▸ WHAT IS NEEDED:
Exactly reproduce all the records, keeping pictures out of the copy.

(Collected data)
※ ※ ※
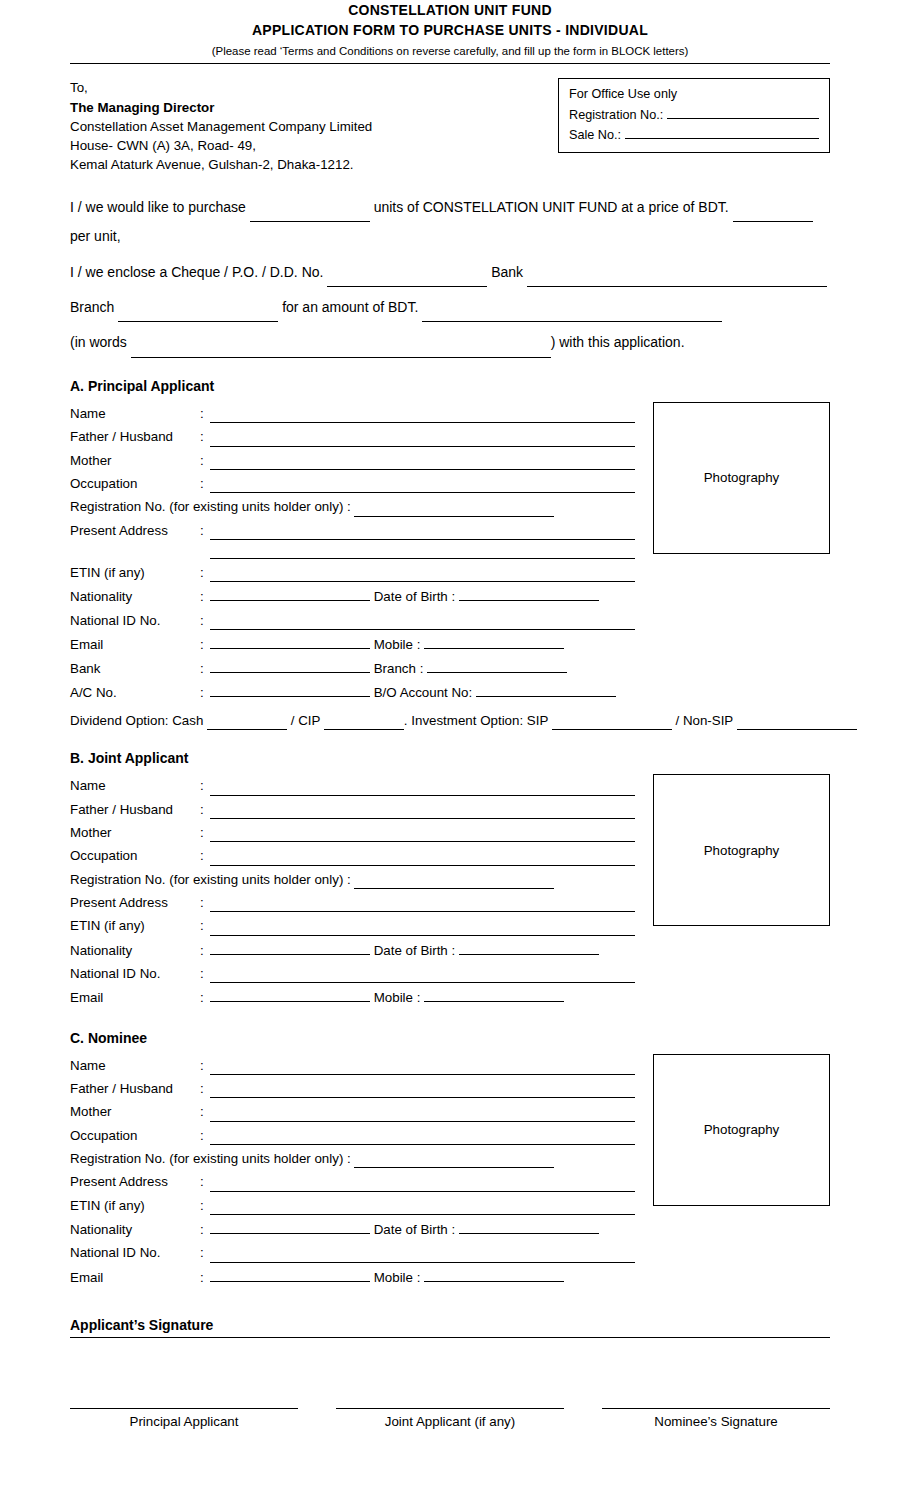CONSTELLATION UNIT FUND
APPLICATION FORM TO PURCHASE UNITS - INDIVIDUAL
(Please read ‘Terms and Conditions on reverse carefully, and fill up the form in BLOCK letters)
To,
The Managing Director
Constellation Asset Management Company Limited
House- CWN (A) 3A, Road- 49,
Kemal Ataturk Avenue, Gulshan-2, Dhaka-1212.
For Office Use only
Registration No.:
Sale No.:
I / we would like to purchase units of CONSTELLATION UNIT FUND at a price of BDT. per unit,
I / we enclose a Cheque / P.O. / D.D. No. Bank
Branch for an amount of BDT.
(in words ) with this application.
A. Principal Applicant
| Name | : | |
| Father / Husband | : | |
| Mother | : | |
| Occupation | : | |
| Registration No. (for existing units holder only) : |
| Present Address | : | |
| ETIN (if any) | : | |
| Nationality | : | Date of Birth : |
| National ID No. | : | |
| Email | : | Mobile : |
| Bank | : | Branch : |
| A/C No. | : | B/O Account No: |
Photography
Dividend Option: Cash / CIP . Investment Option: SIP / Non-SIP
B. Joint Applicant
| Name | : | |
| Father / Husband | : | |
| Mother | : | |
| Occupation | : | |
| Registration No. (for existing units holder only) : |
| Present Address | : | |
| ETIN (if any) | : | |
| Nationality | : | Date of Birth : |
| National ID No. | : | |
| Email | : | Mobile : |
Photography
C. Nominee
| Name | : | |
| Father / Husband | : | |
| Mother | : | |
| Occupation | : | |
| Registration No. (for existing units holder only) : |
| Present Address | : | |
| ETIN (if any) | : | |
| Nationality | : | Date of Birth : |
| National ID No. | : | |
| Email | : | Mobile : |
Photography
Applicant’s Signature
Principal Applicant
Joint Applicant (if any)
Nominee’s Signature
※ ※ ※
▸ PROBLEM SOLUTION:
CONSTELLATION UNIT FUND
APPLICATION FORM TO PURCHASE UNITS - INDIVIDUAL
(Please read ‘Terms and Conditions on reverse carefully, and fill up the form in BLOCK letters)
To,
The Managing Director
Constellation Asset Management Company Limited
House- CWN (A) 3A, Road- 49,
Kemal Ataturk Avenue, Gulshan-2, Dhaka-1212.
For Office Use only
Registration No.:
Sale No.:
I / we would like to purchase units of CONSTELLATION UNIT FUND at a price of BDT. per unit,
I / we enclose a Cheque / P.O. / D.D. No. Bank
Branch for an amount of BDT.
(in words ) with this application.
A. Principal Applicant
| Name | : | |
| Father / Husband | : | |
| Mother | : | |
| Occupation | : | |
| Registration No. (for existing units holder only) : |
| Present Address | : | |
| ETIN (if any) | : | |
| Nationality | : | Date of Birth : |
| National ID No. | : | |
| Email | : | Mobile : |
| Bank | : | Branch : |
| A/C No. | : | B/O Account No: |
Photography
Dividend Option: Cash / CIP . Investment Option: SIP / Non-SIP
B. Joint Applicant
| Name | : | |
| Father / Husband | : | |
| Mother | : | |
| Occupation | : | |
| Registration No. (for existing units holder only) : |
| Present Address | : | |
| ETIN (if any) | : | |
| Nationality | : | Date of Birth : |
| National ID No. | : | |
| Email | : | Mobile : |
Photography
C. Nominee
| Name | : | |
| Father / Husband | : | |
| Mother | : | |
| Occupation | : | |
| Registration No. (for existing units holder only) : |
| Present Address | : | |
| ETIN (if any) | : | |
| Nationality | : | Date of Birth : |
| National ID No. | : | |
| Email | : | Mobile : |
Photography
Applicant’s Signature
Principal Applicant
Joint Applicant (if any)
Nominee’s Signature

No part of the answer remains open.